Harvard law clinic supports California Prop 12

Published 2:30 pm Tuesday, August 16, 2022

Harvard Law School’s Animal Law & Policy Clinic has joined the battle over California’s Proposition 12 in the U.S. Supreme Court.

The clinic’s attorneys filed an amicus brief in support of Prop 12 Monday on behalf of a coalition of animal protection organizations and law professors.

The Supreme Court is scheduled to hear arguments on Oct. 11.

Approved by California voters in 2018, Prop 12 establishes minimum space requirements for breeding pigs, calves raised for veal and egg-laying hens within the state. It also bans the sale of pork, veal and eggs from animals raised elsewhere if their living conditions don’t meet California’s standards.

National Pork Producers Council and American Farm Bureau Federation sued the California Department of Food and Agriculture in December 2019 on the grounds that Prop 12 violates the U.S. Constitution’s commerce clause in banning the sale of out-of-state pork from animals confined in a manner inconsistent with California standards.

The U.S. District Court for Southern California dismissed the case in April 2020.

In the 9th U.S. Circuit Court of Appeals, the petitioners argued the measure compels out-of-state producers to change their operations to meet California’s standards, impermissibly regulating extraterritorial conduct outside the state’s borders.

In July 2021, the court disagreed, saying Prop 12 does not dictate the price of products and does not tie the price of in-state products to out-of-state prices and does not violate the underlying principles of the commerce clause.

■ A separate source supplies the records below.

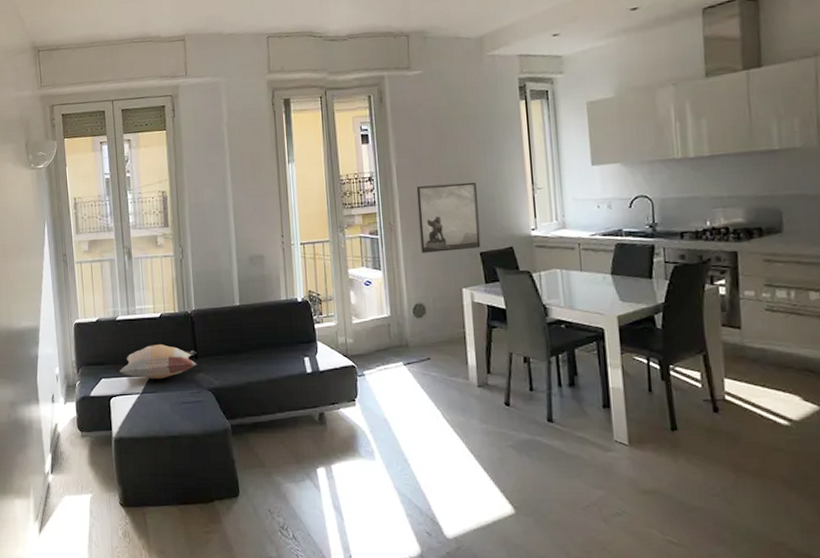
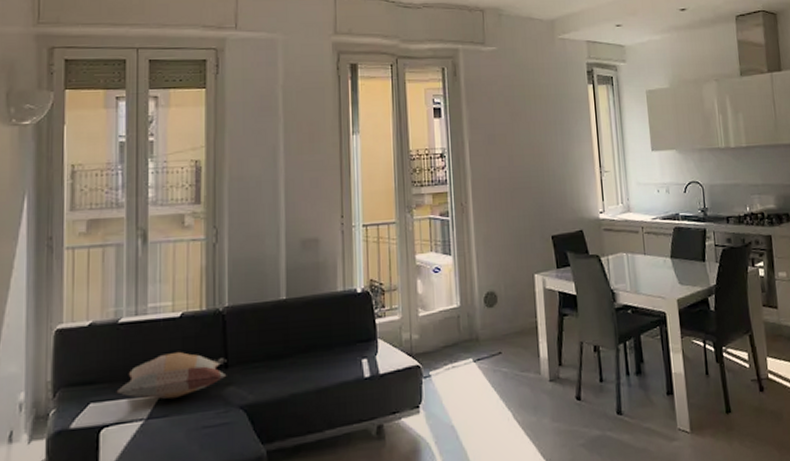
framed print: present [416,182,481,253] -> none [489,162,553,237]

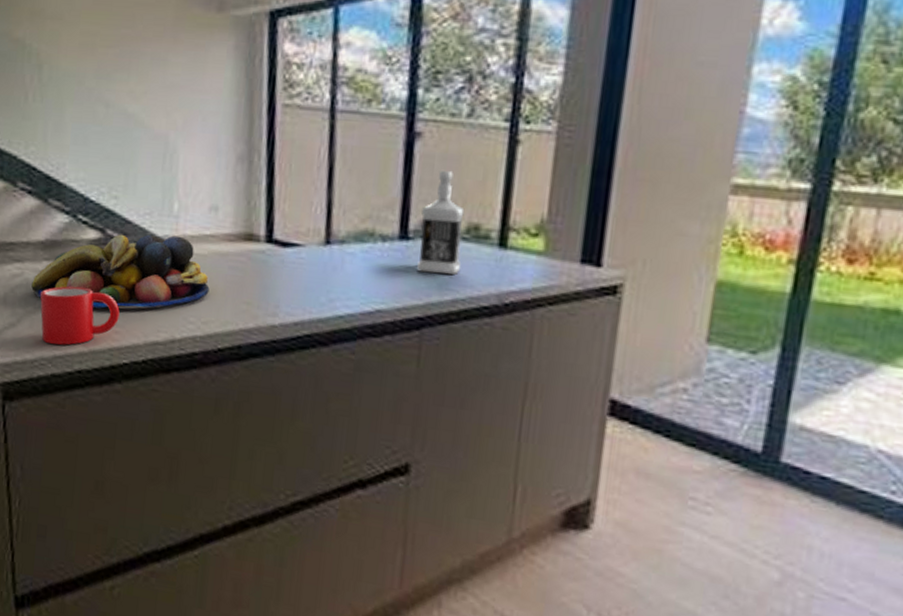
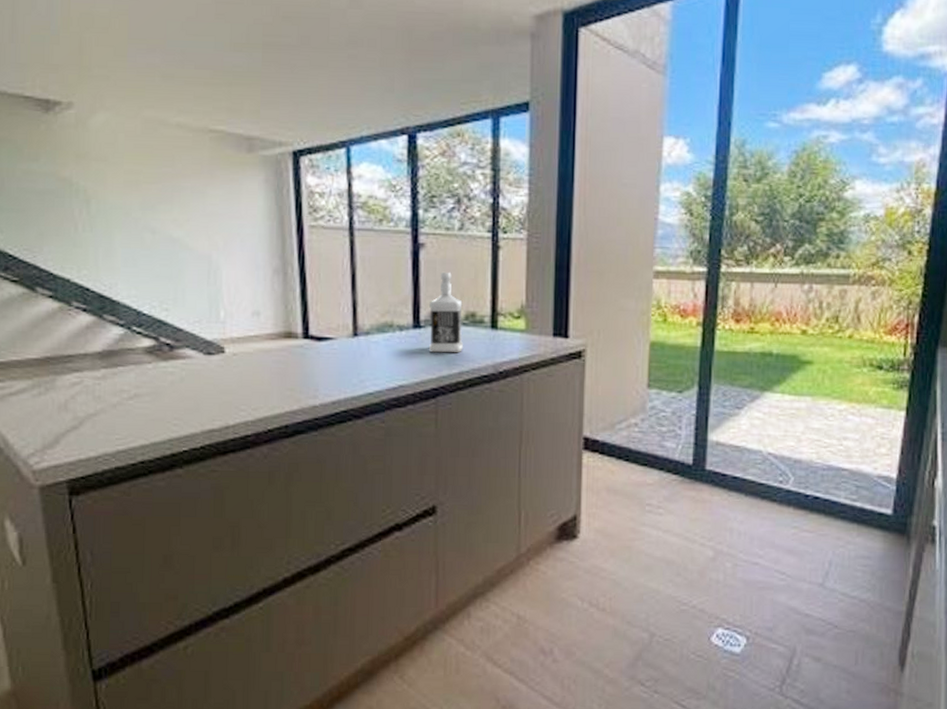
fruit bowl: present [31,234,210,309] -> none [91,338,257,406]
mug: present [40,286,120,345] -> none [101,388,177,441]

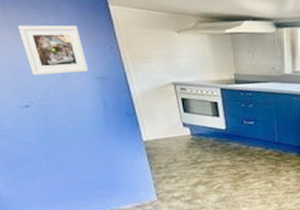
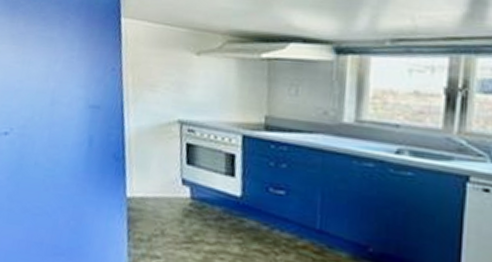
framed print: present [17,25,89,76] -> none [20,37,82,98]

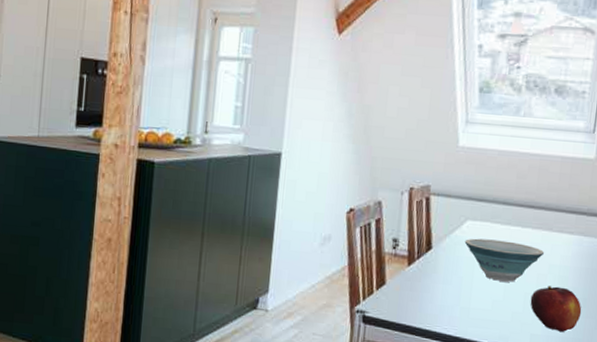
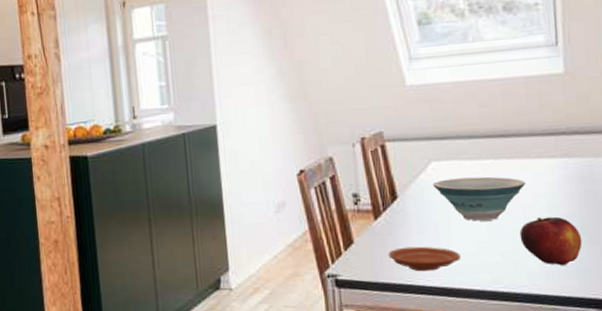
plate: none [414,295,477,321] -> present [388,246,461,272]

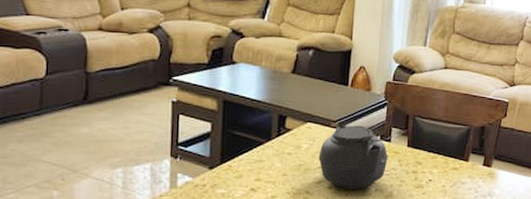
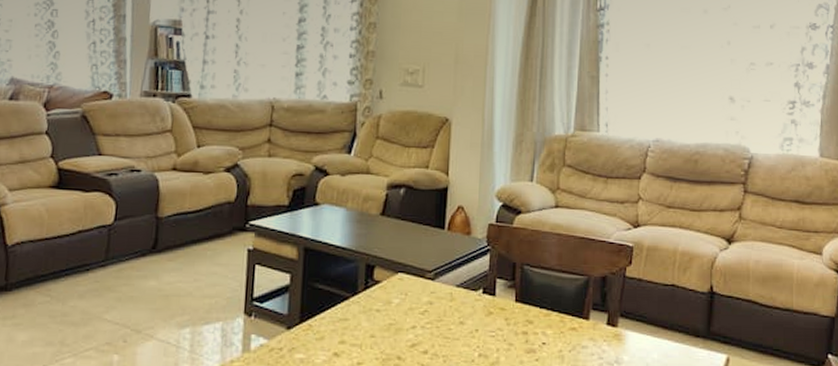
teapot: present [318,123,393,190] -> none [411,274,498,355]

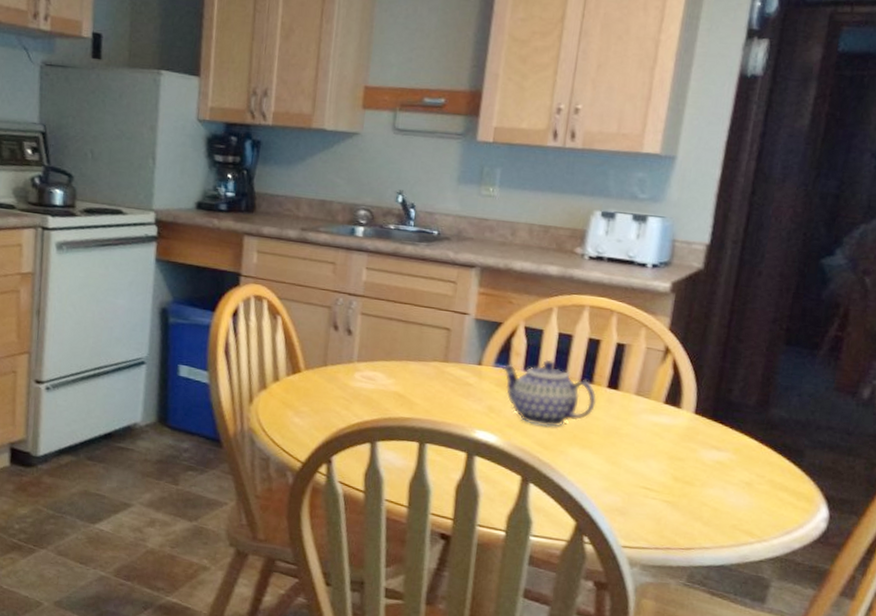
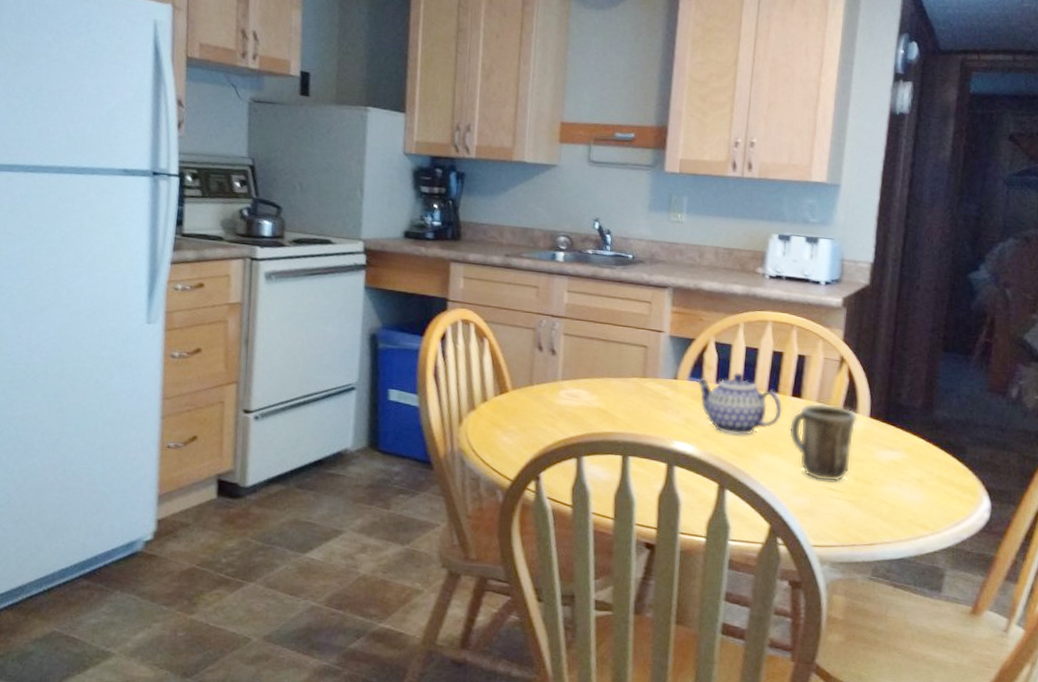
mug: none [602,395,681,481] -> present [788,403,858,482]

In its brief, Harvard’s clinic argued the Court of Appeals correctly held that Prop 12 does not burden interstate commerce and, moreover, the petitioners failed to adequately state a claim regarding the economic burden actually imposed by the initiative.

“Petitioners’ argument is premised on the erroneous assertion that the initiative ‘effectively’ requires group housing. However, although Pork Producers can opt to use group housing as a means of satisfying the initiative, they can also satisfy the conditions of the initiative by using larger stalls,” the brief stated.

Their complaint fails to allege that this option would cause them undue economic harm that is “excessive” in relation to the local benefits conferred by the initiative, it said.

“Proposition 12 also confers important local benefits, long recognized as falling within the purview of state regulation — the protection of the public health and morals by prohibiting the in-state sale of products produced via cruel confinement practices,” the brief said.

The initiative ensures that California residents, who overwhelmingly voted for this legislation, are not complicit in the production of meat products by “cruel” means, and that those Californians who wish to consume pork can do so without contributing to such “cruelty,” it said.

“Contrary to the allegations made in petitioners’ complaint, the confinement practices prohibited by Proposition 12 are demonstrably cruel and inhumane with highly detrimental impacts on the physical and psychological welfare of female pigs,” the brief said.

In a press release, Rebecca Garverman, an attorney and clinical fellow at Harvard, said Prop 12 addresses practices that condemn a pregnant pig to spend most of her reproductive life in a tiny crate.

“Our brief illustrates the cruelty and inhumanity of this kind of confinement with photographic and videographic evidence of pigs suffering in these horrific gestation crates,” she said.